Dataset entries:
:::::

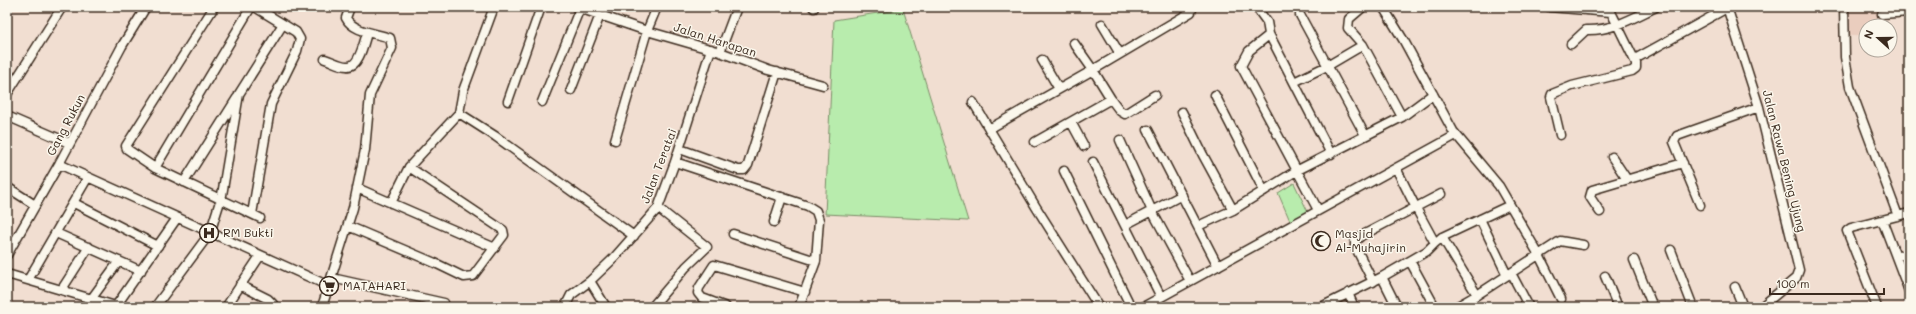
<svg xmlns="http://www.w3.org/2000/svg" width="1916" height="314" font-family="Mali,sans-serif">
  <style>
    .built { fill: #eacdbe }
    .green { fill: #b8ecad; stroke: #7a8b66 }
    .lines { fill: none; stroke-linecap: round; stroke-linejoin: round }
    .street-casing { stroke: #3b2a1e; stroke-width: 11 }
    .street { stroke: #fbf7ec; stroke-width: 8 }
    .labels { text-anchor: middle; stroke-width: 3; stroke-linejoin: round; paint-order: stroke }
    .street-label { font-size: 12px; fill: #3b2a1e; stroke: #fbf7ec }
    .poi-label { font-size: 12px; fill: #3b2a1e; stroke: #fbf7ec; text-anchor: start }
  </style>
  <rect width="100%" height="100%" fill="#f1ded1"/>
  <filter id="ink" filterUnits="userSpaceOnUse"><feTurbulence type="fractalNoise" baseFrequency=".025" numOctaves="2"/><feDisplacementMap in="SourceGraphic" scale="8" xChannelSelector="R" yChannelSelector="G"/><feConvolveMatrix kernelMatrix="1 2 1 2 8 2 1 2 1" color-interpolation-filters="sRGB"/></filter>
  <g filter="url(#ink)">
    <!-- built -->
    <path class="built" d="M1848 7H1879L1881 26H1866V34L1849 36Z"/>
    <!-- green -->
    <path class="green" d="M903 9 968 221 825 214 834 20Z
      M1294 183 1308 212 1291 223 1278 193Z"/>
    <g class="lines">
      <!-- street casing -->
      <g class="street-casing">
        <path id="street" d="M214 7 126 146 127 149 155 168 260 218
          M576 7 647 31 720 52 768 70 823 85
          M813 7 814 8
          M1256 7 1267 22 1269 34 1331 154
          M1363 7 1349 19 1348 28 1363 45 1402 117
          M1383 7 1404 41 1453 131 1499 186 1539 255 1561 299
          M1549 7 1611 12 1636 63V68L1632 71 1572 86 1552 94 1551 97 1560 135
          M1727 7 1759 107 1799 270 1796 278 1761 307
          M1844 7 1845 57 1850 87 1898 216
          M1882 14 1909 12
          M1300 15 1365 135
          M1102 24 1120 54
          M1269 35 1249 51 1241 66 1318 210
          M1571 44 1586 30C1612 31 1633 18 1656 7
          M720 52 737 7
          M325 59C332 61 340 66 347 66 359 68 364 42 367 33
          M1635 59 1727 8
          M1042 60 1059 89
          M1294 82 1329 65 1363 45
          M571 90 600 15
          M7 94 62 7
          M1215 95 1264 191
          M1111 99 1120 111 1125 114 1155 95
          M508 101 541 7
          M542 102 580 8
          M973 102 1036 207 1099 307
          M1182 112 1203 155 1233 210
          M459 113 495 136 634 236
          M7 116 69 143
          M1071 122 1084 146
          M989 129 1093 70 1074 43
          M1148 130 1218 266
          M615 140 647 31 657 7
          M1120 140 1152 211 1190 281
          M1035 142 1111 99 1093 70 1191 12 1193 7
          M680 149 738 170H744L748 165 777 72
          M1612 157 1626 178
          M675 162 808 206 816 211 819 220 816 261 799 307
          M1093 162 1161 297
          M59 164 329 286
          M155 168 251 7
          M1396 168 1416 208 1435 243 1442 237 1510 205
          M1064 171 1131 307
          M184 182 237 98
          M7 187 35 205
          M357 188 495 248
          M74 203 158 246
          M391 203 409 167 459 113 463 91 494 7
          M1700 205 1674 142 1677 136 1759 107
          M1600 212 1590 197 1592 190 1683 163
          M252 214 271 104 297 51 300 39 296 32 255 7
          M1480 219 1507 275
          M1882 220 1909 291
          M774 222 782 197
          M1125 225 1182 195
          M348 226 435 263 464 277 473 276 504 235 503 230 409 167
          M1198 226 1233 210 1296 171 1402 117 1433 94
          M56 233 141 271
          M733 234 816 261
          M1442 237 1477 295
          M1671 250 1693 307
          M7 255 59 164 122 46 146 7
          M1896 257 1909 253
          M1634 260 1653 307
          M1410 261 1435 307
          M1511 273 1529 307
          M7 274 119 307
          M1605 276 1618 307
          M1382 277 1427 251 1435 243
          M332 278 444 303
          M28 280 88 177
          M590 281 606 307
          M1373 282 1355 246V241L1361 236 1441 194
          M240 285 268 299 273 304 272 307
          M1735 287 1743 307
          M62 289 89 247
          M1348 293 1354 307
          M92 298 119 261
          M116 306 177 218
          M155 307 210 233 222 195 239 94 283 24
          M226 307 260 256
          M322 307 353 208 365 150 370 95 392 48 390 38C376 33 353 32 346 18L350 7
          M565 307 571 295 590 281 614 258 658 208 675 162 711 49
          M652 307 686 267 707 247 658 208
          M726 307 702 298 698 293 699 288 714 265 805 292
          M1143 307 1456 135
          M1321 307 1382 277 1397 307
          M1456 307 1477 295 1560 241 1583 245
          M1877 307 1847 231 1851 228 1909 213"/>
      </g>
      <!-- street -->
      <use href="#street" class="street"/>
    </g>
  </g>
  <!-- icons -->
  <defs>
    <g id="hospital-ring" transform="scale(1)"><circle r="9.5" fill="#fbf7ec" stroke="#3b2a1e" stroke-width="1.5"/><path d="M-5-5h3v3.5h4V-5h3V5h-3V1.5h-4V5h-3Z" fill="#3b2a1e"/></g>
    <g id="mosque-ring" transform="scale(1)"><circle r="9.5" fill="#fbf7ec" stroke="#3b2a1e" stroke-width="1.5"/><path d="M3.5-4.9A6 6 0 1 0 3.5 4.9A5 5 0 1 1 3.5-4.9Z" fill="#3b2a1e"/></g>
    <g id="supermarket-ring" transform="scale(1)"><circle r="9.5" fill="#fbf7ec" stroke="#3b2a1e" stroke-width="1.5"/><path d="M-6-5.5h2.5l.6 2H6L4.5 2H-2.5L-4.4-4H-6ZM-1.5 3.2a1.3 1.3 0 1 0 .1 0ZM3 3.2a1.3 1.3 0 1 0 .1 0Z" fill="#3b2a1e"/></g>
  </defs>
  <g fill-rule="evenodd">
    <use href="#hospital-ring" x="209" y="233"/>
    <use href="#mosque-ring" x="1321" y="241"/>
    <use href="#supermarket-ring" x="329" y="286"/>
  </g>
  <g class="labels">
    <!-- street labels -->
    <g class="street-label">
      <text transform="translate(715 40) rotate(18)" y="4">Jalan Harapan</text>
      <text transform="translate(66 125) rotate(-62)" y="4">Gang Rukun</text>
      <text transform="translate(1784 161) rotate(76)" y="4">Jalan Rawa Bening Ujung</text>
      <text transform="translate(659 166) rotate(-69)" y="4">Jalan Teratai</text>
    </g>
    <!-- poi labels -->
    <g class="poi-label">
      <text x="223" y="237">RM Bukti</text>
      <text x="1335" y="238">Masjid<tspan x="1335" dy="14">Al-Muhajirin</tspan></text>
      <text x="343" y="290">MATAHARI</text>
    </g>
  </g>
  <!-- margin -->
  <rect width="1916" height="314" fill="none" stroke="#fbf7ec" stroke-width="24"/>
  <rect x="12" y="12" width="1892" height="290" fill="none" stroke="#3b2a1e" stroke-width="1.5" filter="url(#ink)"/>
  <!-- north arrow -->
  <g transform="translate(1878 38) rotate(291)"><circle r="19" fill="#fbf7ec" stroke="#aea59a"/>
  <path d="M0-3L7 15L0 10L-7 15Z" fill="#3b2a1e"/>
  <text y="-6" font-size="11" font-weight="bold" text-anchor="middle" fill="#3b2a1e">N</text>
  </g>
  <!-- scale -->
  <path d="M1770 288v6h114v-6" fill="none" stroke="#3b2a1e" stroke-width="2"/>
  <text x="1776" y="288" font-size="12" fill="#3b2a1e" stroke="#fbf7ec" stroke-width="3" paint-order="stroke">100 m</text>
</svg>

:::::

What do the lines above say from the one containing "M1383 7 1404" down to the one containing "M332 278 444 303"? Return them exactly, both end lines included, and only them.

          M1383 7 1404 41 1453 131 1499 186 1539 255 1561 299
          M1549 7 1611 12 1636 63V68L1632 71 1572 86 1552 94 1551 97 1560 135
          M1727 7 1759 107 1799 270 1796 278 1761 307
          M1844 7 1845 57 1850 87 1898 216
          M1882 14 1909 12
          M1300 15 1365 135
          M1102 24 1120 54
          M1269 35 1249 51 1241 66 1318 210
          M1571 44 1586 30C1612 31 1633 18 1656 7
          M720 52 737 7
          M325 59C332 61 340 66 347 66 359 68 364 42 367 33
          M1635 59 1727 8
          M1042 60 1059 89
          M1294 82 1329 65 1363 45
          M571 90 600 15
          M7 94 62 7
          M1215 95 1264 191
          M1111 99 1120 111 1125 114 1155 95
          M508 101 541 7
          M542 102 580 8
          M973 102 1036 207 1099 307
          M1182 112 1203 155 1233 210
          M459 113 495 136 634 236
          M7 116 69 143
          M1071 122 1084 146
          M989 129 1093 70 1074 43
          M1148 130 1218 266
          M615 140 647 31 657 7
          M1120 140 1152 211 1190 281
          M1035 142 1111 99 1093 70 1191 12 1193 7
          M680 149 738 170H744L748 165 777 72
          M1612 157 1626 178
          M675 162 808 206 816 211 819 220 816 261 799 307
          M1093 162 1161 297
          M59 164 329 286
          M155 168 251 7
          M1396 168 1416 208 1435 243 1442 237 1510 205
          M1064 171 1131 307
          M184 182 237 98
          M7 187 35 205
          M357 188 495 248
          M74 203 158 246
          M391 203 409 167 459 113 463 91 494 7
          M1700 205 1674 142 1677 136 1759 107
          M1600 212 1590 197 1592 190 1683 163
          M252 214 271 104 297 51 300 39 296 32 255 7
          M1480 219 1507 275
          M1882 220 1909 291
          M774 222 782 197
          M1125 225 1182 195
          M348 226 435 263 464 277 473 276 504 235 503 230 409 167
          M1198 226 1233 210 1296 171 1402 117 1433 94
          M56 233 141 271
          M733 234 816 261
          M1442 237 1477 295
          M1671 250 1693 307
          M7 255 59 164 122 46 146 7
          M1896 257 1909 253
          M1634 260 1653 307
          M1410 261 1435 307
          M1511 273 1529 307
          M7 274 119 307
          M1605 276 1618 307
          M1382 277 1427 251 1435 243
          M332 278 444 303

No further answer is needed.